Bu yüzden, arabanın vitesinde duran elini sardım. Bununla dalgın hareleri irkilerek bana döndüğünde, "Benim yüzümden sende huzursuz oldun değil mi?" dediğinde, dudaklarımı birbirine bastırdım.

"Sadece seni böyle görmek hoşuma gitmedi," diye mırıldandım.

Kesilmiş göz kontağı az önce yola çevirili duruyorken, şimdi yeniden bana çevrilmişti. Bu ani gelen bakışlarına bile alışamıyordum. Nefesimi kesiyordu.

"Biliyorum. Özür dilerim." Dedi, derin bir soluk alarak. "Bu yüzden seninle baş başa güzel vakit geçirebileceğimiz bir yere gidiyoruz," dediğinde, aniden devşirdiği ruh haline yetişmek çok güçtü doğrusu.

"Nereye gideceğiz," diye sorduğumda sadece süpriz demek ile yetinmiş ve beni büyük bir merakın içine sürüklemişti.

Sahil yolu boyunca sessizliğin kendi renginde dökülerek şekilden şekilde girdiği o merhale içinde, bir pencerenin camının olmayan buğusunun üzerinden kendimce tartışıyor ve hemen yanı başımda duran bu adama karşı sıkı sıkıya bağlandığım bu bağlılığın içinde bana karşı attığını söylediği kalbini elime alıp apaçık görmeyi istiyordum.

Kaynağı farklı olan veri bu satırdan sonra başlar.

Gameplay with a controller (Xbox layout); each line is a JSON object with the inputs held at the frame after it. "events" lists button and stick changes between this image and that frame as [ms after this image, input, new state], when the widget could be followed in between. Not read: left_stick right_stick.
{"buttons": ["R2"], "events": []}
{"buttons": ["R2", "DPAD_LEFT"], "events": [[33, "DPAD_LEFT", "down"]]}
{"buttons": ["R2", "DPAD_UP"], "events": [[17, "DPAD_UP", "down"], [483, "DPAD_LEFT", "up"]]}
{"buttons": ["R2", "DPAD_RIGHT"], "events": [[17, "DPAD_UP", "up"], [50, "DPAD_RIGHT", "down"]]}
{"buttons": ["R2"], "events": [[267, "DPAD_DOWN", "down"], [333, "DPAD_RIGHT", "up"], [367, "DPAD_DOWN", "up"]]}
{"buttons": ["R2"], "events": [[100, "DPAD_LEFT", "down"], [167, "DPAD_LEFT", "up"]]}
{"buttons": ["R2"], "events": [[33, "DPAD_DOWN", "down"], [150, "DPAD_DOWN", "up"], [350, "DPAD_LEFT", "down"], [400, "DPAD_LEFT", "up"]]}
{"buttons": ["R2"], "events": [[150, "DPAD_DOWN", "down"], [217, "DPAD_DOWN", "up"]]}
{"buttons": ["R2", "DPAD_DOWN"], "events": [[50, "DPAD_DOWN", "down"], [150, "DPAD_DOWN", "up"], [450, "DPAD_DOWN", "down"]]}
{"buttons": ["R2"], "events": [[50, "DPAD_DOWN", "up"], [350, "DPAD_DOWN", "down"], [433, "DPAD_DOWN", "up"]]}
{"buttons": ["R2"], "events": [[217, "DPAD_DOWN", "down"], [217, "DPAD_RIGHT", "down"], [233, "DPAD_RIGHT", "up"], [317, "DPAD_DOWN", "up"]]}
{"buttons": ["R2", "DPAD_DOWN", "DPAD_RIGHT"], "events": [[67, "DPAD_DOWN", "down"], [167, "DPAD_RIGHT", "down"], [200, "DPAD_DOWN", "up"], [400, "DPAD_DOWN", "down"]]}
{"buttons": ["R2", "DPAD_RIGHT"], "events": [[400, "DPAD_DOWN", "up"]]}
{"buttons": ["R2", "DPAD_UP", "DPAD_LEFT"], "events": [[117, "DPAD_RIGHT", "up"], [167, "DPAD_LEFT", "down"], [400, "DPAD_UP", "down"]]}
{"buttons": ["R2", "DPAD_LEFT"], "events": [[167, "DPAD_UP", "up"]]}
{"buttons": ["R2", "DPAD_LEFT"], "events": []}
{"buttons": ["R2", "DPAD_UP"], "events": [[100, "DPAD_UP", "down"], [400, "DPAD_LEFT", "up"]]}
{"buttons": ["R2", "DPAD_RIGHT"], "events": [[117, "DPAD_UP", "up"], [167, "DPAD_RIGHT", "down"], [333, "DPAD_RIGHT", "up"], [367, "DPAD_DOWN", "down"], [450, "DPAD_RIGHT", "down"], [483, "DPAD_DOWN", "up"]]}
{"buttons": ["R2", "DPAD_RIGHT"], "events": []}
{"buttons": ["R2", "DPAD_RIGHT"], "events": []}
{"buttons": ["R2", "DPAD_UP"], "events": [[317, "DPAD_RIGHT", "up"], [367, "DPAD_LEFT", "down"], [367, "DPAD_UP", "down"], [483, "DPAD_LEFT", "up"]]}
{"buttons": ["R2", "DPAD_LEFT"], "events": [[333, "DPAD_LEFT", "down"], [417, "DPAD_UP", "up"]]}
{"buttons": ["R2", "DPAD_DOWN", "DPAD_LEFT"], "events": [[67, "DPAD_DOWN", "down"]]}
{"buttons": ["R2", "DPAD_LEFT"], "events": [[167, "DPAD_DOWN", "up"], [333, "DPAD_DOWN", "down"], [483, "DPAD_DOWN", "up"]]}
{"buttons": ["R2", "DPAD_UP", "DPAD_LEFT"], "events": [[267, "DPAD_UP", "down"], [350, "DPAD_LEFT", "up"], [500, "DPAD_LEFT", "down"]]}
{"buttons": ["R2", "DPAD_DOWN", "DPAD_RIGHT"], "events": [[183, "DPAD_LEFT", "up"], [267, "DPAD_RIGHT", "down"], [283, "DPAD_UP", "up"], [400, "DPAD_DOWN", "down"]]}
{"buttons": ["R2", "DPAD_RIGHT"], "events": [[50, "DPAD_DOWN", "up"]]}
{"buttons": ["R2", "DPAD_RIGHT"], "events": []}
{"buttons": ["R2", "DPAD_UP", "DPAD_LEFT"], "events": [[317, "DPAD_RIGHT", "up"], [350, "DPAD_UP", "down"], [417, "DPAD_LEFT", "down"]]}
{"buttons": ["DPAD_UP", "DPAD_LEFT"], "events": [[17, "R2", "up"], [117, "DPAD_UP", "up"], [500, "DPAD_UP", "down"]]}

Çünkü ben, yoksun büyüdüm. Ve dünya tüm ganimetlerini tek birinin sunduğu elin teslimiyeti ile önüme sererken şu baldan görünen hayatın zehir olmasından endişe duyuyordum. Belki de bu adamın bana delibal olmasından çok korkuyordum.

Korkum, onun ellerime dokunması ile titriyor ve bir şeyi gözlerimin işleyişinde tek bir odağı kendi çeperinde süsleyerek önüme seriyordu.

Ben bu adamı kaybedemem, o benim hayatımda göğsüme acıyla umut ederek bıraktığım son mumum, sonumu gösteren geleceğimdi.

"Geldik," demişti, galyana gelmiş olmuş başım onun zikri  ile kendisine gelirken. Oysa bakındığım veyahut görmek istediğim yer, onunla oturacağımı sandığım bir mekan olurken, o beni marinaya getirmişti. Bir çok teknelerin olduğu yere. "Vante ile tanışma vaktin geldi."

"O kim ki?" Diye sordum, ön dişlerim alt dudağımın üzerine yaslanırken. Çünkü onun hayatından birileri ile tanışıyorum ve onun o beğendiğim kemikli düz elleri, belimin üstünde duruyor ve gururla beni eşi olarak tanıyordu.